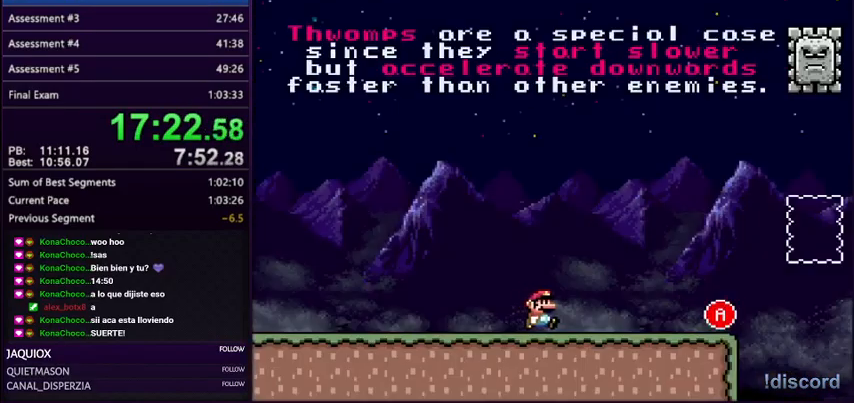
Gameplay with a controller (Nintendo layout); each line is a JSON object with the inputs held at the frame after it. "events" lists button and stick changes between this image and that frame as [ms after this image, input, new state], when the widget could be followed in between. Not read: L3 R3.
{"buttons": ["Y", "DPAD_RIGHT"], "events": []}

#####

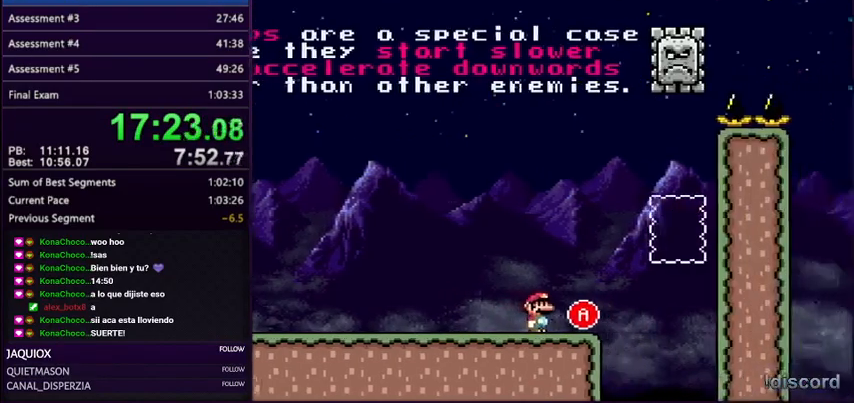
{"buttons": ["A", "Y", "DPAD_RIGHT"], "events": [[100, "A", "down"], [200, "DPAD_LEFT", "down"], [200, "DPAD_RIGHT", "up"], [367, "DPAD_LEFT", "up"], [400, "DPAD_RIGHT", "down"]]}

#####

About this exercise> Every line of the data that includes the word "buttons" should be copied.

Result>
{"buttons": ["Y", "DPAD_RIGHT"], "events": []}
{"buttons": ["A", "Y", "DPAD_RIGHT"], "events": [[100, "A", "down"], [200, "DPAD_LEFT", "down"], [200, "DPAD_RIGHT", "up"], [367, "DPAD_LEFT", "up"], [400, "DPAD_RIGHT", "down"]]}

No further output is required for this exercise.